YOUR GOAL:
Could you retype, character for character, the lines from the start of the records up to and including the line with "- Grind Leetcode in go"?

[[ RECORDS SHOWN, beginning ]]

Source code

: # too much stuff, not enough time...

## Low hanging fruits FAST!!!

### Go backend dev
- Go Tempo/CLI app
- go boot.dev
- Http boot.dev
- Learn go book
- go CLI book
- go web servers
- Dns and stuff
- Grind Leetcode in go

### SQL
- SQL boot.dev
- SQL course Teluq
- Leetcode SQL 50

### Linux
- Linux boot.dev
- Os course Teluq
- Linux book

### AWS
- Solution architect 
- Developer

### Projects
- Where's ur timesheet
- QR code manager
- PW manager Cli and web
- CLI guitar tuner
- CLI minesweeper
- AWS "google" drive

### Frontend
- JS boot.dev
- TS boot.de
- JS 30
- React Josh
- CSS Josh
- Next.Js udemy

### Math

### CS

[[ RECORDS SHOWN, end ]]

FINAL ANSWER:
Source code

: # too much stuff, not enough time...

## Low hanging fruits FAST!!!

### Go backend dev
- Go Tempo/CLI app
- go boot.dev
- Http boot.dev
- Learn go book
- go CLI book
- go web servers
- Dns and stuff
- Grind Leetcode in go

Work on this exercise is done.